_What is required_.
All lines in the data that hold the word "evenly" need copying.

_Entries supplied_.
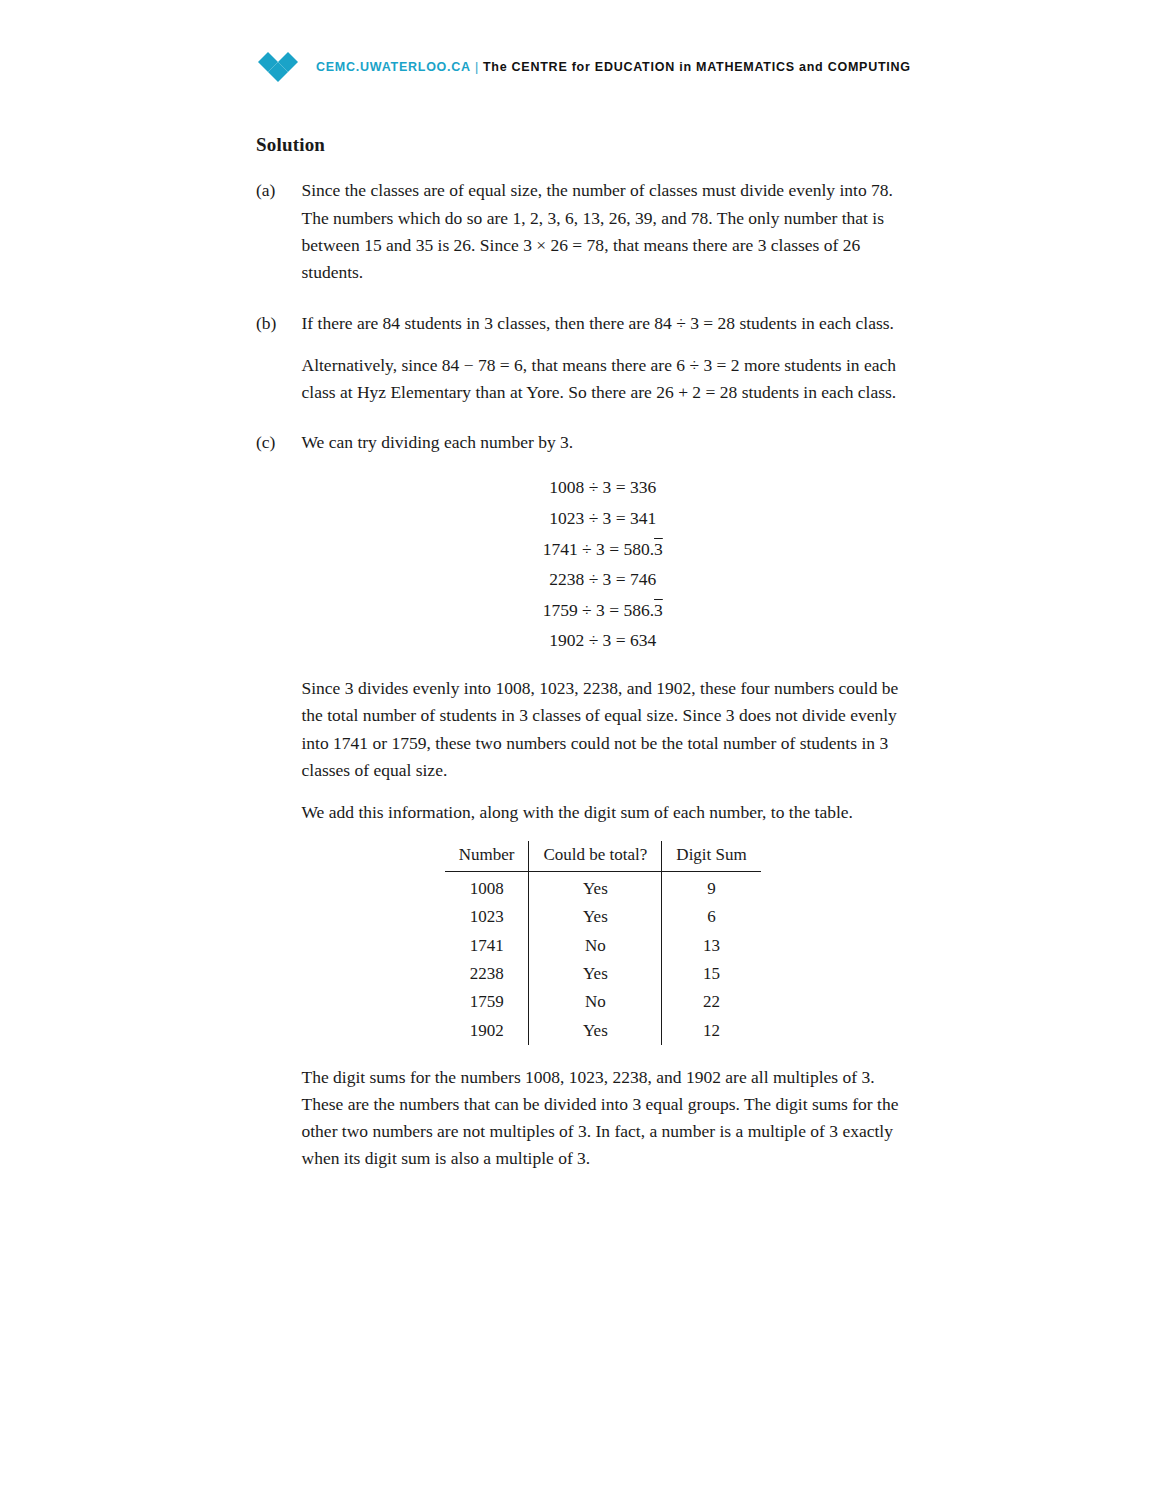CEMC.UWATERLOO.CA|The CENTRE for EDUCATION in MATHEMATICS and COMPUTING
Solution
(a)
Since the classes are of equal size, the number of classes must divide evenly into 78. The numbers which do so are 1, 2, 3, 6, 13, 26, 39, and 78. The only number that is between 15 and 35 is 26. Since 3 × 26 = 78, that means there are 3 classes of 26 students.
(b)
If there are 84 students in 3 classes, then there are 84 ÷ 3 = 28 students in each class.
Alternatively, since 84 − 78 = 6, that means there are 6 ÷ 3 = 2 more students in each class at Hyz Elementary than at Yore. So there are 26 + 2 = 28 students in each class.
(c)
We can try dividing each number by 3.
1008 ÷ 3 = 336 1023 ÷ 3 = 341 1741 ÷ 3 = 580.3 2238 ÷ 3 = 746 1759 ÷ 3 = 586.3 1902 ÷ 3 = 634
Since 3 divides evenly into 1008, 1023, 2238, and 1902, these four numbers could be the total number of students in 3 classes of equal size. Since 3 does not divide evenly into 1741 or 1759, these two numbers could not be the total number of students in 3 classes of equal size.
We add this information, along with the digit sum of each number, to the table.
| Number | Could be total? | Digit Sum |
| --- | --- | --- |
| 1008 | Yes | 9 |
| 1023 | Yes | 6 |
| 1741 | No | 13 |
| 2238 | Yes | 15 |
| 1759 | No | 22 |
| 1902 | Yes | 12 |
The digit sums for the numbers 1008, 1023, 2238, and 1902 are all multiples of 3. These are the numbers that can be divided into 3 equal groups. The digit sums for the other two numbers are not multiples of 3. In fact, a number is a multiple of 3 exactly when its digit sum is also a multiple of 3.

_The answer_.
Since the classes are of equal size, the number of classes must divide evenly into 78. The numbers which do so are 1, 2, 3, 6, 13, 26, 39, and 78. The only number that is between 15 and 35 is 26. Since 3 × 26 = 78, that means there are 3 classes of 26 students.
Since 3 divides evenly into 1008, 1023, 2238, and 1902, these four numbers could be the total number of students in 3 classes of equal size. Since 3 does not divide evenly into 1741 or 1759, these two numbers could not be the total number of students in 3 classes of equal size.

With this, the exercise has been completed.